(Transcribed page contents)
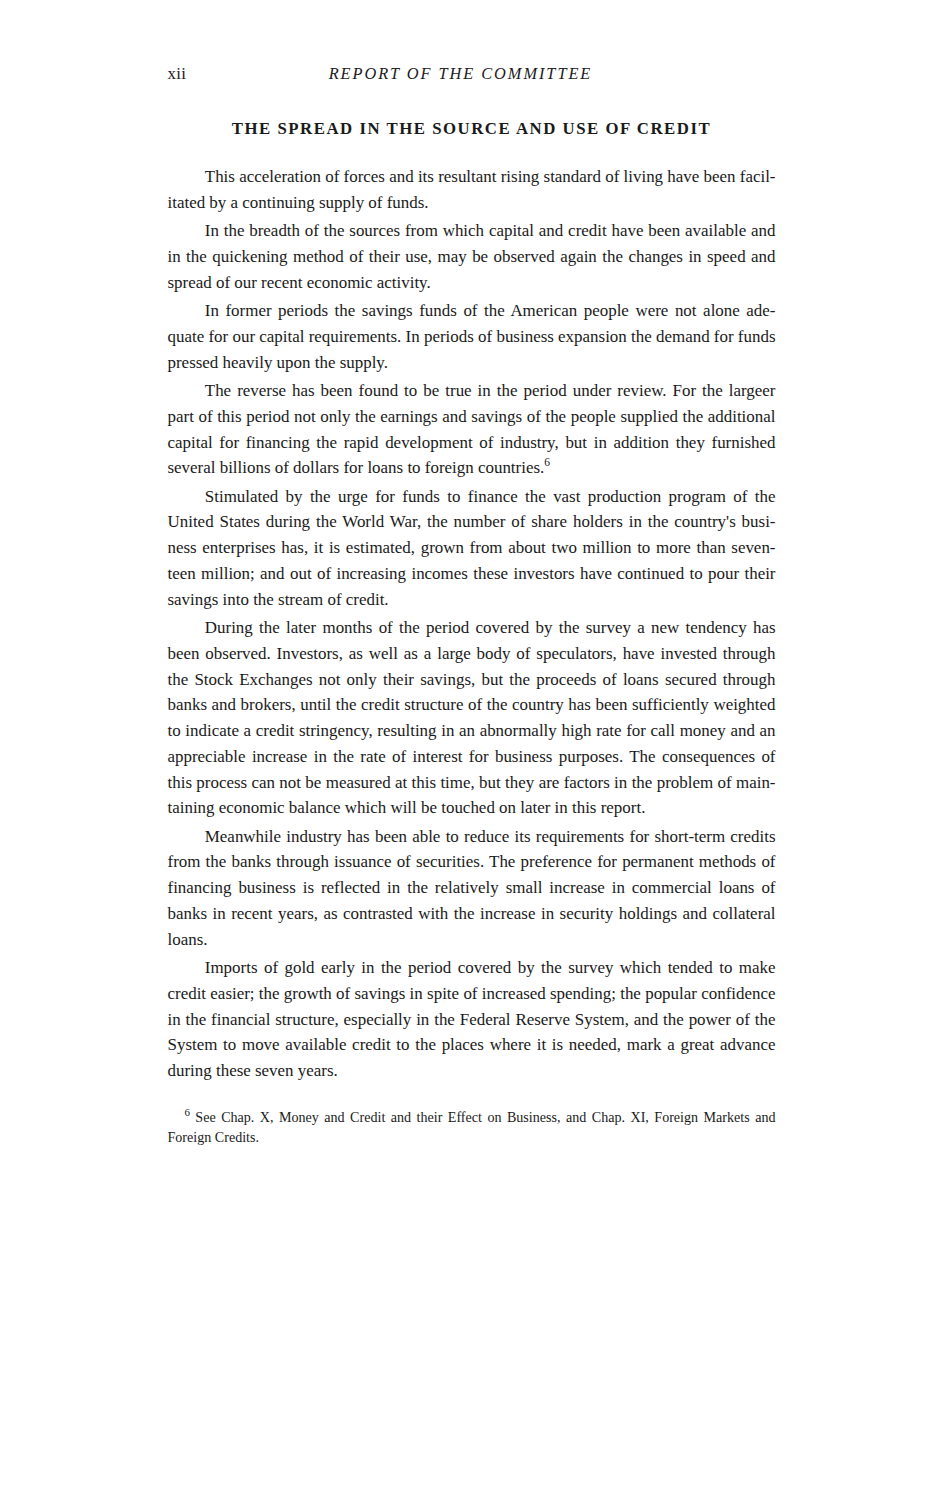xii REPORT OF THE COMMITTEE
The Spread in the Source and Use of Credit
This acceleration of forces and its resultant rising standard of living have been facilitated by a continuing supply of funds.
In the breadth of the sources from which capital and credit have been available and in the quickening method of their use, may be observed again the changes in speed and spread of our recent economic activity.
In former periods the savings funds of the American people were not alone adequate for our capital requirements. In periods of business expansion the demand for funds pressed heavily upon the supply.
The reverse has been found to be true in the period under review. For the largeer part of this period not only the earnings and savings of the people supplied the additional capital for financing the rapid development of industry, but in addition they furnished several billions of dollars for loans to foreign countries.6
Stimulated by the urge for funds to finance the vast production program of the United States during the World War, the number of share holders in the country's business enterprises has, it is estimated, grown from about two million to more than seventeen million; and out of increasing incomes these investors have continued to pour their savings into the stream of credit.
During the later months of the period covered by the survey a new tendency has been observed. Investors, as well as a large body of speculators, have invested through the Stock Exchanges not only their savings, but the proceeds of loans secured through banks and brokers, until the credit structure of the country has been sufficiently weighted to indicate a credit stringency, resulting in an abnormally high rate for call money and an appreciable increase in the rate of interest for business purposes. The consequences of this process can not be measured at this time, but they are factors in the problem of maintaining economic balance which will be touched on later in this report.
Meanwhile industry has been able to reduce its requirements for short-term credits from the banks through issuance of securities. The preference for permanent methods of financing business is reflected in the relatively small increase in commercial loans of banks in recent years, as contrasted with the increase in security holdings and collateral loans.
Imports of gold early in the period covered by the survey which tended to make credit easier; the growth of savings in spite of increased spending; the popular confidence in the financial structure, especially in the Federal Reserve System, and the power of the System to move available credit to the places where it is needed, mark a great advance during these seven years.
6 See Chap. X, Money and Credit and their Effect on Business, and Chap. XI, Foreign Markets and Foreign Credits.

--

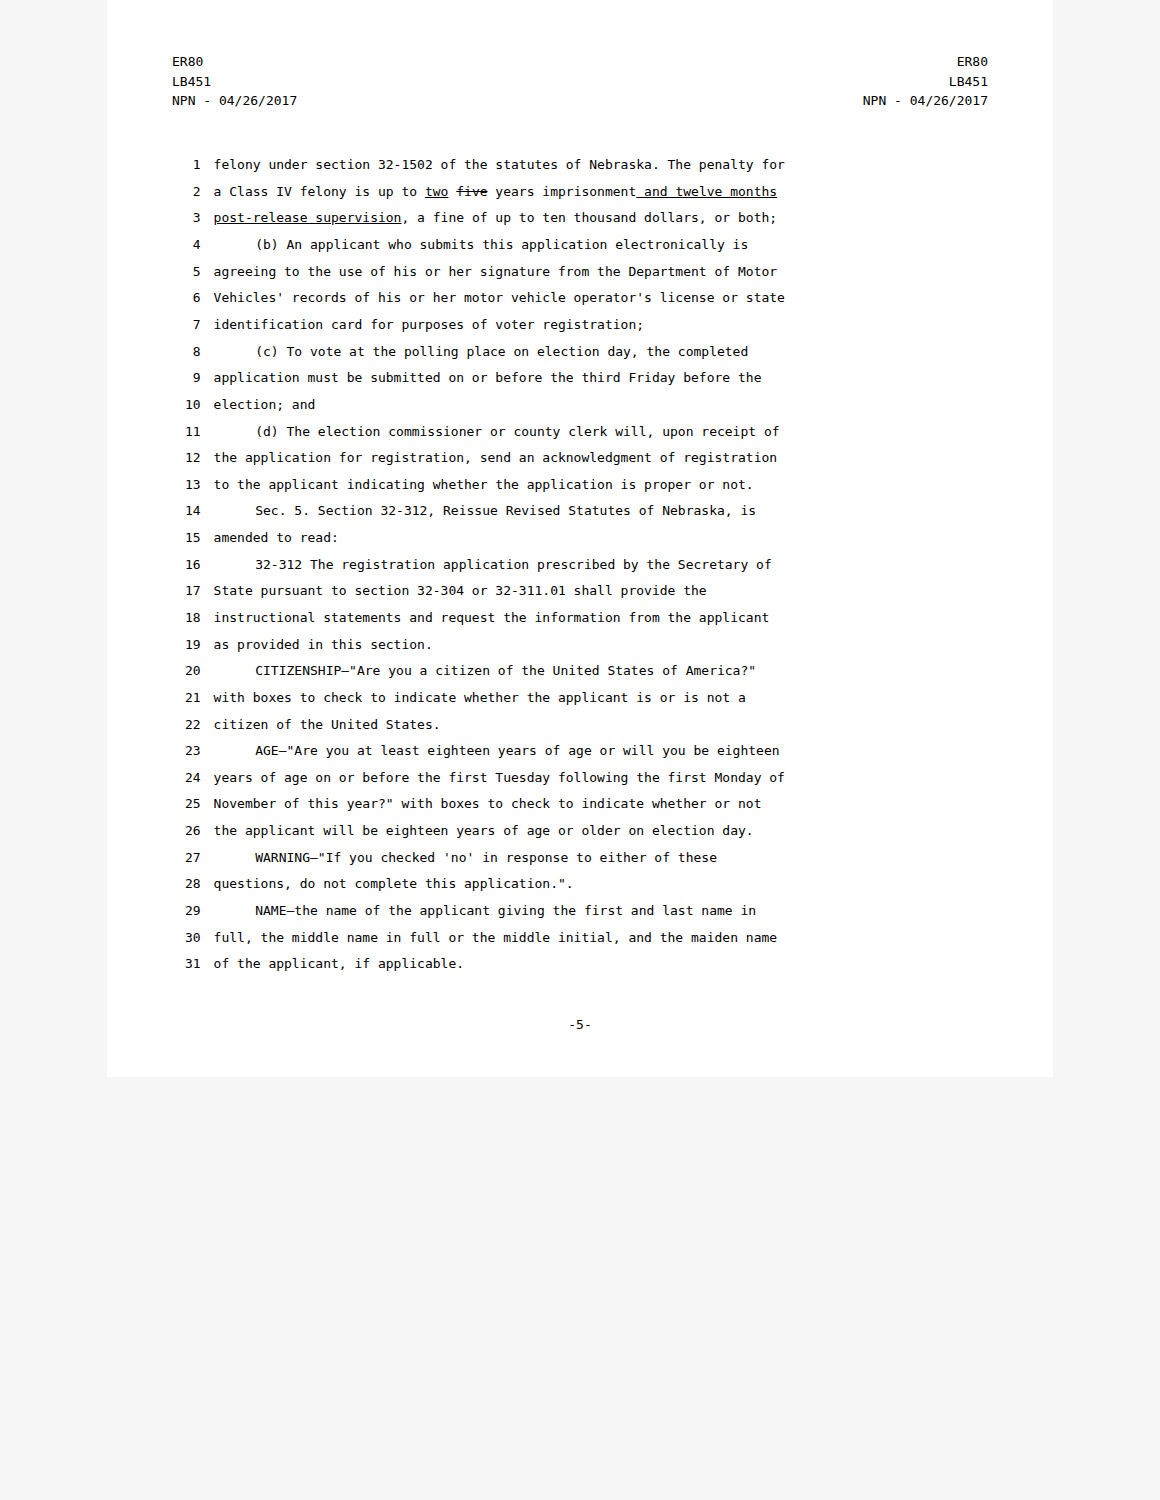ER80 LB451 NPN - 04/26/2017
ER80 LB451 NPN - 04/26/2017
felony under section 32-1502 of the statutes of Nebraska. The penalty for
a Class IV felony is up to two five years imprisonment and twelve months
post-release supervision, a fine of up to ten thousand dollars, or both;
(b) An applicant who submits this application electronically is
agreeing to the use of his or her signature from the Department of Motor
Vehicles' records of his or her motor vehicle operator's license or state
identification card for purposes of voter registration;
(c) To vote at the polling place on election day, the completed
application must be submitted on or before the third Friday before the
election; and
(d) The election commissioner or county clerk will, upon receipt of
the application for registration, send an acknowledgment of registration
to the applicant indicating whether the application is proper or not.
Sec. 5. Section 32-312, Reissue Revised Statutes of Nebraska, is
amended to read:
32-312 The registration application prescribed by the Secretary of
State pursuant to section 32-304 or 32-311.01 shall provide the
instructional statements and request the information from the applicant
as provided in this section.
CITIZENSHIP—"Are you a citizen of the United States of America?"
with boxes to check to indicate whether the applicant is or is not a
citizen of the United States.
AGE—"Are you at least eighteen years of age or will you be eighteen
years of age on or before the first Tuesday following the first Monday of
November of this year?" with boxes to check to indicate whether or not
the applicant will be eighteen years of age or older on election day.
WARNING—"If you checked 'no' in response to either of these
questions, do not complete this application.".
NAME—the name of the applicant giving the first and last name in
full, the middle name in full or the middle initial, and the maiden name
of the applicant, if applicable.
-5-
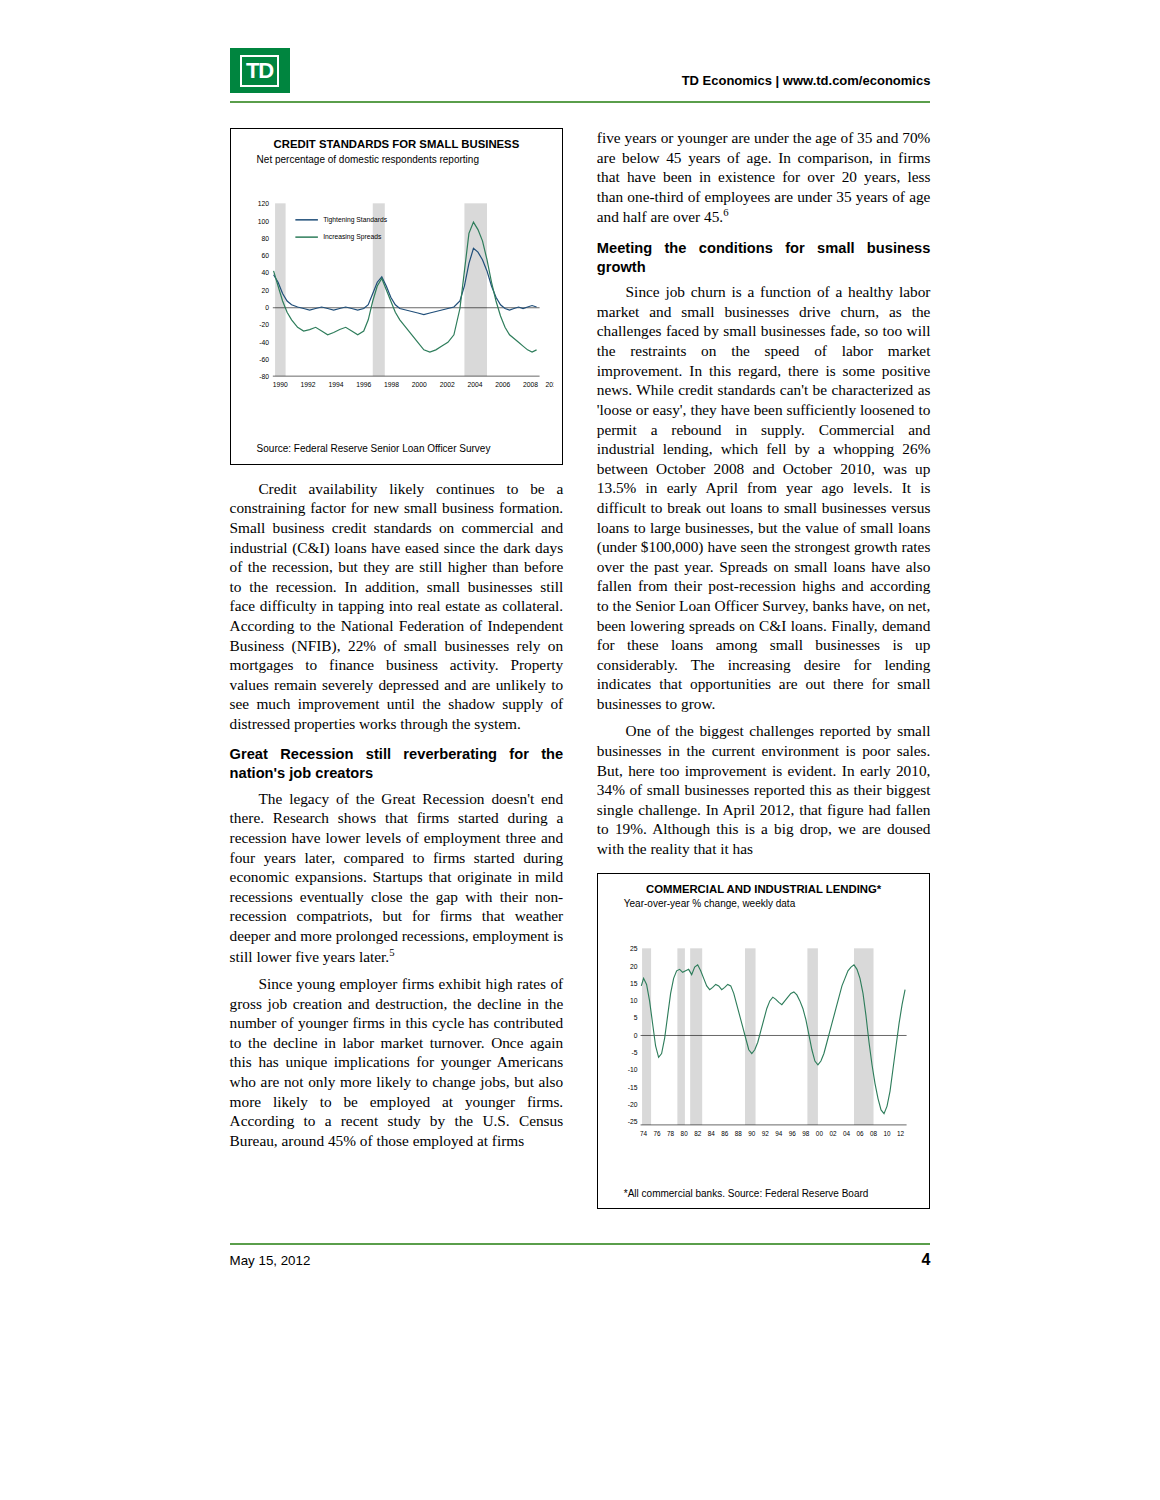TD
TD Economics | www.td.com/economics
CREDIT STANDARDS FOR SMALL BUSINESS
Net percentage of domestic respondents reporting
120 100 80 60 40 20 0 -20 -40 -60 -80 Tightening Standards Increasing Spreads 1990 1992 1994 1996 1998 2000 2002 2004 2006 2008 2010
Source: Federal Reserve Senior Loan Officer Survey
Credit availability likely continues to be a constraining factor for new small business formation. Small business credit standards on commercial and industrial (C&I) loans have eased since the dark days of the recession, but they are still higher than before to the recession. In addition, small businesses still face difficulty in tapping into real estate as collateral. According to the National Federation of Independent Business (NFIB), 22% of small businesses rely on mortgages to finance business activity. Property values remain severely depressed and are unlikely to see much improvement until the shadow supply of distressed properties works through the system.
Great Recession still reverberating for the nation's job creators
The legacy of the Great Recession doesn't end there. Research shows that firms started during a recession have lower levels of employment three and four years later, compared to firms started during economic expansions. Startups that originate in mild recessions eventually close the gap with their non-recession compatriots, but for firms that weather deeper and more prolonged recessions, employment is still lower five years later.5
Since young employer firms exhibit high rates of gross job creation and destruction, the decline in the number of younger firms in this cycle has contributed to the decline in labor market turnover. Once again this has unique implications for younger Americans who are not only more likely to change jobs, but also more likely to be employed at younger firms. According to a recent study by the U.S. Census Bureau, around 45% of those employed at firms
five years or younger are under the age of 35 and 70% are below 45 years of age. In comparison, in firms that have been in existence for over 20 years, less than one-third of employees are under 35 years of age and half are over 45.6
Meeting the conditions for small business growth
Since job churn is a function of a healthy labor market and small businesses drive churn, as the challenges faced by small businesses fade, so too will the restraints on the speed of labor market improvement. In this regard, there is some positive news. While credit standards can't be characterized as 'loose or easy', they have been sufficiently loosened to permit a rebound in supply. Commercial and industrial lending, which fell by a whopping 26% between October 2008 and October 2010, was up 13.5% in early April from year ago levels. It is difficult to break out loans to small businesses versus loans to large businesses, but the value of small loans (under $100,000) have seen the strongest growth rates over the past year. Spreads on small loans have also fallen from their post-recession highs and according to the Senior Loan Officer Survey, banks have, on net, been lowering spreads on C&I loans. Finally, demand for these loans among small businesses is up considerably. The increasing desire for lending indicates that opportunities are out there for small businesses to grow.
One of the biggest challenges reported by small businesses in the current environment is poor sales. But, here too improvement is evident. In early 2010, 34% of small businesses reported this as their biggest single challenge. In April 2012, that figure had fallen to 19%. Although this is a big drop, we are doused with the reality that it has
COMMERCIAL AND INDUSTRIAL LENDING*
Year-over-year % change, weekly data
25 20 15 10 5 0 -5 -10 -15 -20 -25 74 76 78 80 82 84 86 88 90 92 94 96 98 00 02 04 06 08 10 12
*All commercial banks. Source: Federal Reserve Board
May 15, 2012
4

---

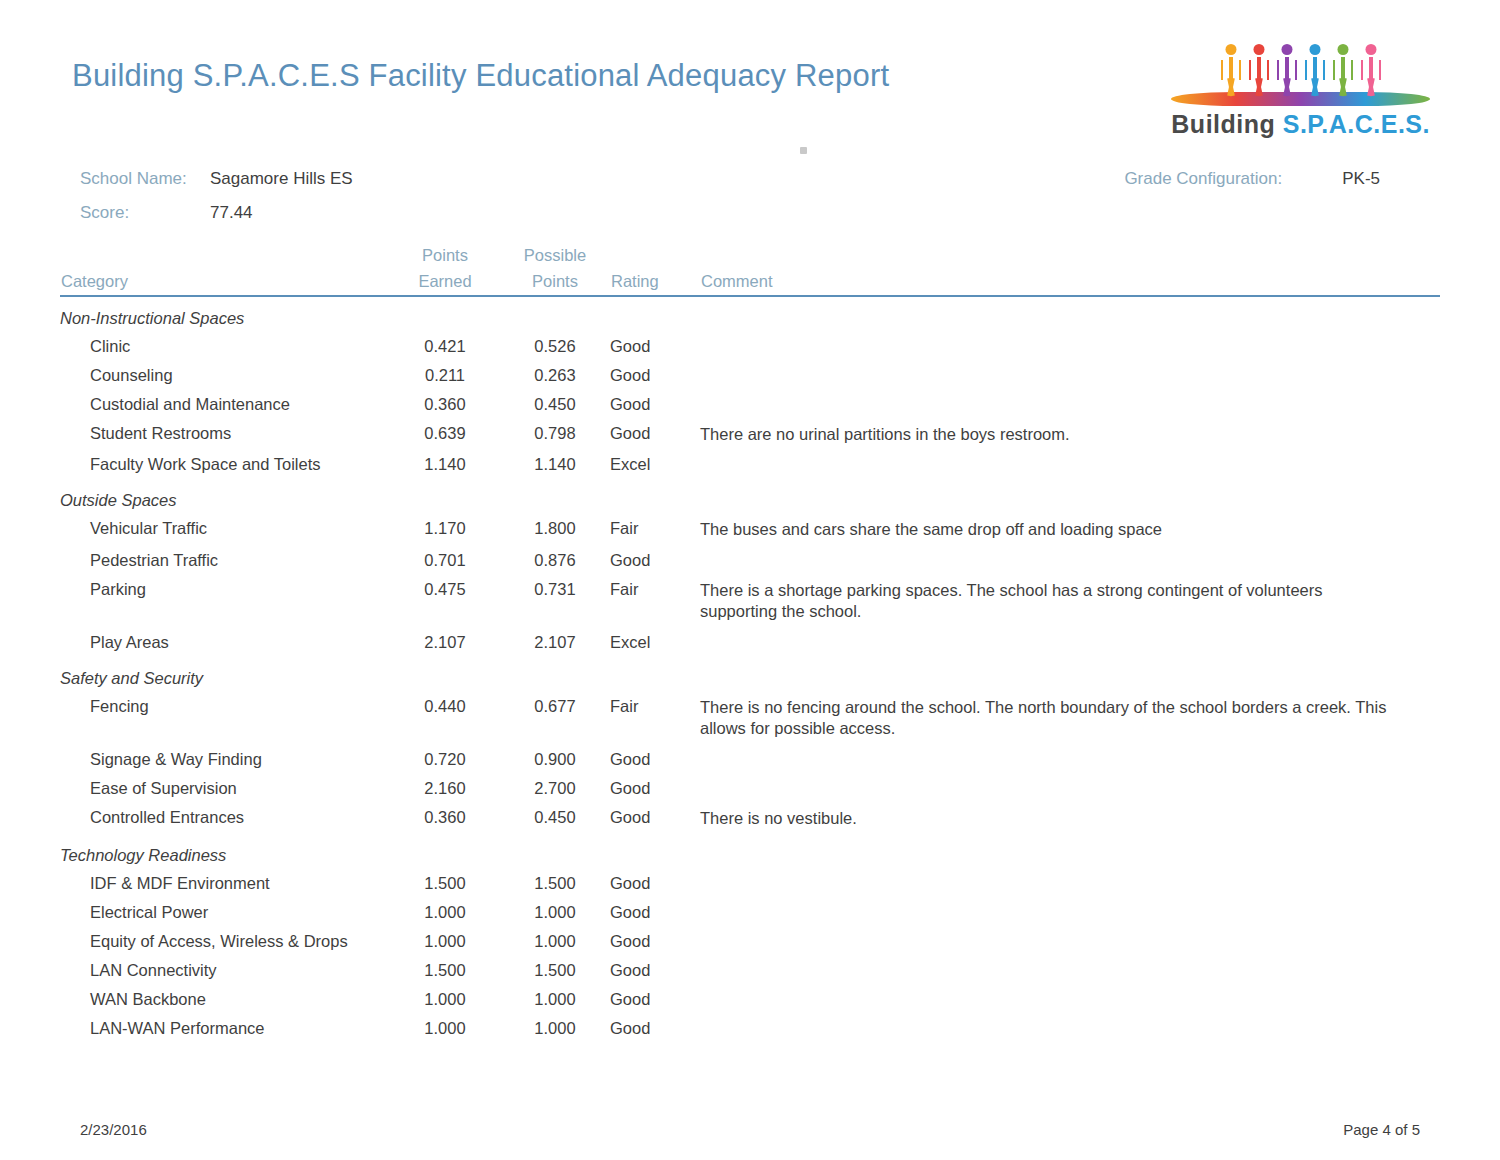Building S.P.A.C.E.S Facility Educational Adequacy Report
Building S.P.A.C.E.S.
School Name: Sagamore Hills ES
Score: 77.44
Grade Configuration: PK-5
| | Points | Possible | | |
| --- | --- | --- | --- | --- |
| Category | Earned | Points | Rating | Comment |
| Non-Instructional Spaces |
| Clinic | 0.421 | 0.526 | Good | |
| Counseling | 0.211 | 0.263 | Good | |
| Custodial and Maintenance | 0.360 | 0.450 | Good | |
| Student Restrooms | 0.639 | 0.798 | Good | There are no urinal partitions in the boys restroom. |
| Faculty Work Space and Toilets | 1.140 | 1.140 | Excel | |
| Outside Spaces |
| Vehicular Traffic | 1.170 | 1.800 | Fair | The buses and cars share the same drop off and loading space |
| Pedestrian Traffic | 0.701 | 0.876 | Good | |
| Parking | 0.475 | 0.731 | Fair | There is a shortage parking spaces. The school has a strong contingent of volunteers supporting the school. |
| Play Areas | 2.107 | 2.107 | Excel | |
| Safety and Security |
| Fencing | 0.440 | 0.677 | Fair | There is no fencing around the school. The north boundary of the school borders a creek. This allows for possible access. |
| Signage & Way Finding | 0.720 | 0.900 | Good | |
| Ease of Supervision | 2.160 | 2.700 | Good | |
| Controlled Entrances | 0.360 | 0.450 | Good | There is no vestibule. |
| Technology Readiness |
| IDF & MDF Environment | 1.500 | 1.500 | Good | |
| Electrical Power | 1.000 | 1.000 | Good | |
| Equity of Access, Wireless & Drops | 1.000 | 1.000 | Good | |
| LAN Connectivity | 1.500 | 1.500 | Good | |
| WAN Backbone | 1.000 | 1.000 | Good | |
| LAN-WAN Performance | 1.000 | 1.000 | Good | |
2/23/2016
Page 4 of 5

## What you need to do:
Could you restate word for word the lines above from the one containing "five years or" through the one containing "One of the biggest", both included, and nothing else?

## Result for this exercise:
five years or younger are under the age of 35 and 70% are below 45 years of age. In comparison, in firms that have been in existence for over 20 years, less than one-third of employees are under 35 years of age and half are over 45.6
Meeting the conditions for small business growth
Since job churn is a function of a healthy labor market and small businesses drive churn, as the challenges faced by small businesses fade, so too will the restraints on the speed of labor market improvement. In this regard, there is some positive news. While credit standards can't be characterized as 'loose or easy', they have been sufficiently loosened to permit a rebound in supply. Commercial and industrial lending, which fell by a whopping 26% between October 2008 and October 2010, was up 13.5% in early April from year ago levels. It is difficult to break out loans to small businesses versus loans to large businesses, but the value of small loans (under $100,000) have seen the strongest growth rates over the past year. Spreads on small loans have also fallen from their post-recession highs and according to the Senior Loan Officer Survey, banks have, on net, been lowering spreads on C&I loans. Finally, demand for these loans among small businesses is up considerably. The increasing desire for lending indicates that opportunities are out there for small businesses to grow.
One of the biggest challenges reported by small businesses in the current environment is poor sales. But, here too improvement is evident. In early 2010, 34% of small businesses reported this as their biggest single challenge. In April 2012, that figure had fallen to 19%. Although this is a big drop, we are doused with the reality that it has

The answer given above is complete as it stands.